One controversy concerning distilled water is that mineral-less water is supposedly not good for you. But the answer to this lies in your pipes. Look at a cross-section of a pipe that’s at least 10 years old. You’ll see thick mineral deposits which narrow the pipe, causing the water pressure to drop and the flow of water to slow down — similar to the narrowing of an artery, causing blood flow to slow down. The same thing happens in our bodies with regular water. Not only do these minerals deposit in the body’s tissues, but they’re predominantly metallic minerals, which are absorbed in minimal amounts compared to the amount consumed. A 10 percent absorption rate would be considered high, which means that for every 500 milligrams of calcium taken in, maybe 50 milligrams actually is absorbed for use.

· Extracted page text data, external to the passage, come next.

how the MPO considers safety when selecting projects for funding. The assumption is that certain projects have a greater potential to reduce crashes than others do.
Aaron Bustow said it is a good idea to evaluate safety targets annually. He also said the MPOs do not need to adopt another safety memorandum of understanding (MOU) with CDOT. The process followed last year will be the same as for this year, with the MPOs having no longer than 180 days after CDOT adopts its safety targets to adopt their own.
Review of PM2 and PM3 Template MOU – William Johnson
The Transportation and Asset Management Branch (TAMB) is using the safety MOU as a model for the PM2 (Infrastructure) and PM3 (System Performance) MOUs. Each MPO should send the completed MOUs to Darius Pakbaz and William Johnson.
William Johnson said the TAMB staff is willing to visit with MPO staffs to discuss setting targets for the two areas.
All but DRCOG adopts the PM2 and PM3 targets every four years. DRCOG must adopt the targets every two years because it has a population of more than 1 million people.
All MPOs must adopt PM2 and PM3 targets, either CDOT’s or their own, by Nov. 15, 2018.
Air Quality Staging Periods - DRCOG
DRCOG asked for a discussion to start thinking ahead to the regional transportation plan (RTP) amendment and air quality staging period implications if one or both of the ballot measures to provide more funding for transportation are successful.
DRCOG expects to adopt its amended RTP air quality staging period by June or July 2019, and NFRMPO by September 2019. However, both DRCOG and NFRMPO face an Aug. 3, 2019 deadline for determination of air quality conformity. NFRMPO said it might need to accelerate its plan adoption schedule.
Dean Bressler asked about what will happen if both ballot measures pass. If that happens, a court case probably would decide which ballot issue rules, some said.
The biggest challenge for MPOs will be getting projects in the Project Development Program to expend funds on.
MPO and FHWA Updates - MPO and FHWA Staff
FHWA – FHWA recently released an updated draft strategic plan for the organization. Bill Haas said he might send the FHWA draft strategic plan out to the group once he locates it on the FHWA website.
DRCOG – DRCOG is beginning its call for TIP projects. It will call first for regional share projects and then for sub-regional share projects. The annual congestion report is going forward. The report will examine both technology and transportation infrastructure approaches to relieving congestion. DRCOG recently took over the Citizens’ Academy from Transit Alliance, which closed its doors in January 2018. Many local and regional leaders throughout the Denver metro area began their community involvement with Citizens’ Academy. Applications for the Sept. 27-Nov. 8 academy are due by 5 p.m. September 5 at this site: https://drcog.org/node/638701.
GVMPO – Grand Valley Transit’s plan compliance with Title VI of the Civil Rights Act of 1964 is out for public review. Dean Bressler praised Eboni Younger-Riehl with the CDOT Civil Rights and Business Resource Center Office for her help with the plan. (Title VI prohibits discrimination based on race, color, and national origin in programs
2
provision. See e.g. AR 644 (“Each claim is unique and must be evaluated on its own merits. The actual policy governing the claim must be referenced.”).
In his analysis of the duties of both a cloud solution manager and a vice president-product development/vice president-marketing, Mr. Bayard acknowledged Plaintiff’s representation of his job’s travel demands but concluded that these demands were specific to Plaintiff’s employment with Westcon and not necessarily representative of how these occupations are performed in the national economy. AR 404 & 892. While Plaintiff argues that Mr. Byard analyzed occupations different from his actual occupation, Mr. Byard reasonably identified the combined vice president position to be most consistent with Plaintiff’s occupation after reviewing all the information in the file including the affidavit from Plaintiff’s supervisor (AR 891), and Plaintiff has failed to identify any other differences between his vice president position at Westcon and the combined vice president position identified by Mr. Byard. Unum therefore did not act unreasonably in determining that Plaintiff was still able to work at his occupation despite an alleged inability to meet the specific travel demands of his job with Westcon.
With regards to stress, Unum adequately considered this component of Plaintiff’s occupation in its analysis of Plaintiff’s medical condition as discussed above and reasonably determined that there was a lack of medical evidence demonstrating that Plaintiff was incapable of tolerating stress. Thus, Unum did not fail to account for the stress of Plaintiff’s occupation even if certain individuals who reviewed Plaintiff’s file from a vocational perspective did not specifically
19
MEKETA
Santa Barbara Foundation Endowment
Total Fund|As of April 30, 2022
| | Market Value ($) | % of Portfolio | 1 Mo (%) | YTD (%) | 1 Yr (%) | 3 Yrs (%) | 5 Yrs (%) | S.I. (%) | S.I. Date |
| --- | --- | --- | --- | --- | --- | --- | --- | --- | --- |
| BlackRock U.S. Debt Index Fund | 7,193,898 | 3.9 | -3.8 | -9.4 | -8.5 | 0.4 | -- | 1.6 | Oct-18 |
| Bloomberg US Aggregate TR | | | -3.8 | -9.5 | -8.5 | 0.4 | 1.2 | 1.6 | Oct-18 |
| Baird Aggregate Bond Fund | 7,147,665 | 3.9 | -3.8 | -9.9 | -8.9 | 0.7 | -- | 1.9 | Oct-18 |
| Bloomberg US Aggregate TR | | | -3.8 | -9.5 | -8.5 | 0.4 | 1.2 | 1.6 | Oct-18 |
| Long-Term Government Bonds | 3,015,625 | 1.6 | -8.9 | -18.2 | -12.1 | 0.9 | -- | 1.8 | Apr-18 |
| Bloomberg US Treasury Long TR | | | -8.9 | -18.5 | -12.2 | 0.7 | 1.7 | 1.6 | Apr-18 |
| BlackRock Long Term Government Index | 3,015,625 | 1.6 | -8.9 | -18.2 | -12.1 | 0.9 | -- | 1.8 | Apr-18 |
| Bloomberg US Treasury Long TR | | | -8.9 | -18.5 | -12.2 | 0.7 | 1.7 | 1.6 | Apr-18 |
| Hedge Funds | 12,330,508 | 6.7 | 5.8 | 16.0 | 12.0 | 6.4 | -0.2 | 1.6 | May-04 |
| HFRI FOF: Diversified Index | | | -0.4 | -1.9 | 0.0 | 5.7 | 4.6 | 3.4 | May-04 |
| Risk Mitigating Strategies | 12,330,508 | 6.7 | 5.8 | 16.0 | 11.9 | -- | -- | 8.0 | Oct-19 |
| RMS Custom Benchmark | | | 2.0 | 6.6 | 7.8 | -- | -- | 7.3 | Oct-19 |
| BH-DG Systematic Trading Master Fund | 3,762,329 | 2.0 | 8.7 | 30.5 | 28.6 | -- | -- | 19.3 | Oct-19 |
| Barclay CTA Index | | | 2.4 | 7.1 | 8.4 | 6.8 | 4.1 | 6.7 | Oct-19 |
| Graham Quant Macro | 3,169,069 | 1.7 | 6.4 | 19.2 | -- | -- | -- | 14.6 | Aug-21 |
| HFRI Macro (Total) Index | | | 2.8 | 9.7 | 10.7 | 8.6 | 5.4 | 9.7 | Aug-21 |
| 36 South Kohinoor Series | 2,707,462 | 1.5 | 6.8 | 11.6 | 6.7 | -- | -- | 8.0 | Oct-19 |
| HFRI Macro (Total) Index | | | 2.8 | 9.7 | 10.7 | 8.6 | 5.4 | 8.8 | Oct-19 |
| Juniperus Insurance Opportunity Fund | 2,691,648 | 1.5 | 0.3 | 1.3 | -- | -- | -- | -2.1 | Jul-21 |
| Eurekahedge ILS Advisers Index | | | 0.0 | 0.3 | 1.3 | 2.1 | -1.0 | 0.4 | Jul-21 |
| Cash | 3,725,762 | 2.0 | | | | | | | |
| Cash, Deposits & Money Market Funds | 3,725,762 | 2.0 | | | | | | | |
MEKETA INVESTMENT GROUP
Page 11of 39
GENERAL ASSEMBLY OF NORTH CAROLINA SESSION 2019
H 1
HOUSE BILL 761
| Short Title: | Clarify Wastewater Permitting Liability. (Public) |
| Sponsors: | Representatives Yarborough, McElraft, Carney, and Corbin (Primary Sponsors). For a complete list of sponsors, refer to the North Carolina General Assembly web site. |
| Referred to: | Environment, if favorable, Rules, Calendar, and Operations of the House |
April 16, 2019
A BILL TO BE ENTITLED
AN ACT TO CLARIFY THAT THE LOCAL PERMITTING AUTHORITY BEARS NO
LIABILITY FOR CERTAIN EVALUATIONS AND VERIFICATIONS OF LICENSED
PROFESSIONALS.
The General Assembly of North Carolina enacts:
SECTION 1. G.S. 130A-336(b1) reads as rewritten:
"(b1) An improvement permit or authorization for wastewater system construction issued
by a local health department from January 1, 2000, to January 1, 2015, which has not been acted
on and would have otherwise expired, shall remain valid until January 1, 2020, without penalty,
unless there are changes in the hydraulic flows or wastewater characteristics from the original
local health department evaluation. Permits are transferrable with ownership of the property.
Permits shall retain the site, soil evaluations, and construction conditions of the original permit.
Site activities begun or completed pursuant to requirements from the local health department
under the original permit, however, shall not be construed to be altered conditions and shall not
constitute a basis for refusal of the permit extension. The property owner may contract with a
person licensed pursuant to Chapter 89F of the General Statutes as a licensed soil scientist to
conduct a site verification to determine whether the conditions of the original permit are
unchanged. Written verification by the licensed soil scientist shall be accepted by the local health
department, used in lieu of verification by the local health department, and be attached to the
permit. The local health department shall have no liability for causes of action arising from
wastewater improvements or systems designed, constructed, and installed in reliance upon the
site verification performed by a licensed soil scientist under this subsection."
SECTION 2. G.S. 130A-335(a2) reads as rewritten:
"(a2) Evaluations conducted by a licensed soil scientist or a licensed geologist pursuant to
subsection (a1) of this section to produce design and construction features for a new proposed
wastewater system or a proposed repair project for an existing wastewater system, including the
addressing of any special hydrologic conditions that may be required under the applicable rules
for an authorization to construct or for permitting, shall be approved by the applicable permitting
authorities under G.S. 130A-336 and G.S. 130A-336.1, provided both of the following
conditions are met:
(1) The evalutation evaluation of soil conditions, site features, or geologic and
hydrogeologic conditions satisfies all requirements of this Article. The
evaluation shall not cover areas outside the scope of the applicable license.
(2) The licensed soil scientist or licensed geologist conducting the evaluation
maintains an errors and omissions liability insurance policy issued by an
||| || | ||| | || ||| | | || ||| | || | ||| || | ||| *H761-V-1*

So where do we get the necessary minerals that distilled water lacks? Almost all our minerals should come from plants. These are called organic minerals (from live plants) rather than inorganic (from the earth.) In other words, inorganic is like getting it from dirt, while organic is like getting it from a vegetable. When a plant takes an inorganic mineral from the earth, it changes the mineral to a very small particle suspension (called a “colloid”) that actually loses its conductivity in water — the sign of a true organic mineral. The nice thing about plant colloid minerals are that they are so small they can go everywhere in the body, and they don’t deposit in tissues like metallic minerals do.